Ideally you would also have a NOAA Weather Radio but it’s not required. A regular battery operated or hand-crank radio will deliver any information you need to know.

    • Multi-Purpose Tool

Because why not, you know you’ll use it on something.

    • Cell Chargers 

Make sure these are the chargers that don’t get stolen to replace the one by your bed that for some reason keeps disappearing. Forget that these emergency chargers even exist just so that they are there when you might actually need them.

    • Cash

Just a little tangible money will do. It is a great back up when uncertainty fills the air.

    • Map(s) of the area

In case of an emergency it is also important to have a plan, and talk about that plan with all members of your family. Discuss with little ones the types of emergencies and identify responsibilities to each member so if/when the time comes you can work as a team to be as safe and prepared as possible.

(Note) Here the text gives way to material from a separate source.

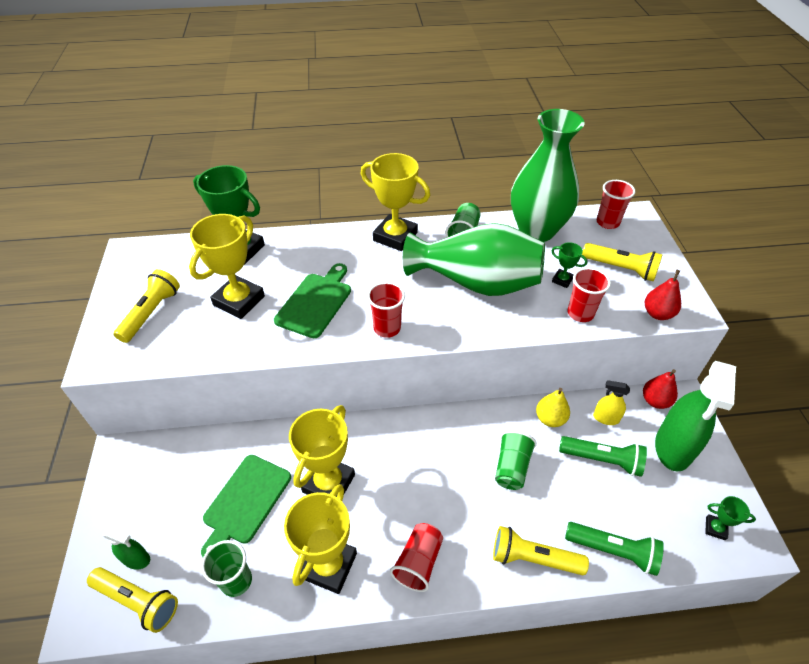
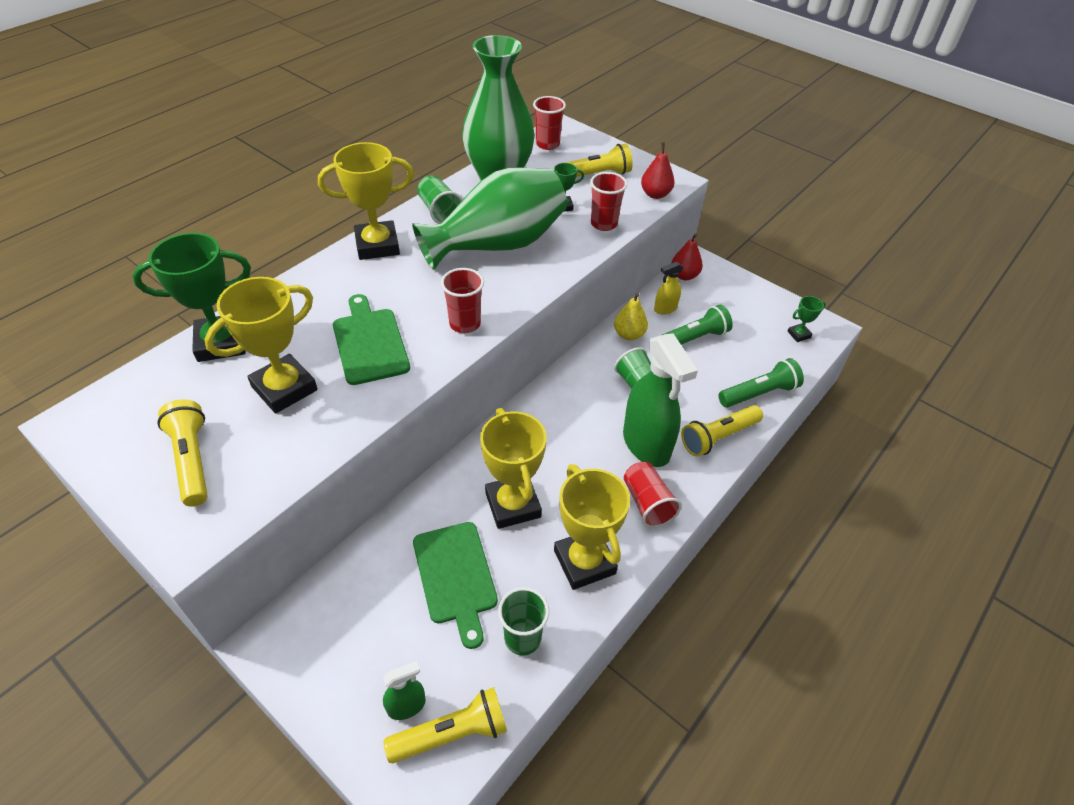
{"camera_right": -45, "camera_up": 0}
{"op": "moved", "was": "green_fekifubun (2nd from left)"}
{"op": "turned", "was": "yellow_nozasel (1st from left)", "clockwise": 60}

It doesn’t even hurt to practice the plan and their roll’s responsibilities so there is a familiarity if a situation ever were to arise, much like a school fire drill.

It is also important to stay informed, both during crisis and beforehand. Learn the different weather alerts, know where your state/county/district resources are, know the hotlines to call to collect information, etc. Take ownership of your education and be proactive. Fingers crossed no one needs to do anything with that knowledge, much like long division, but if you have it you know it.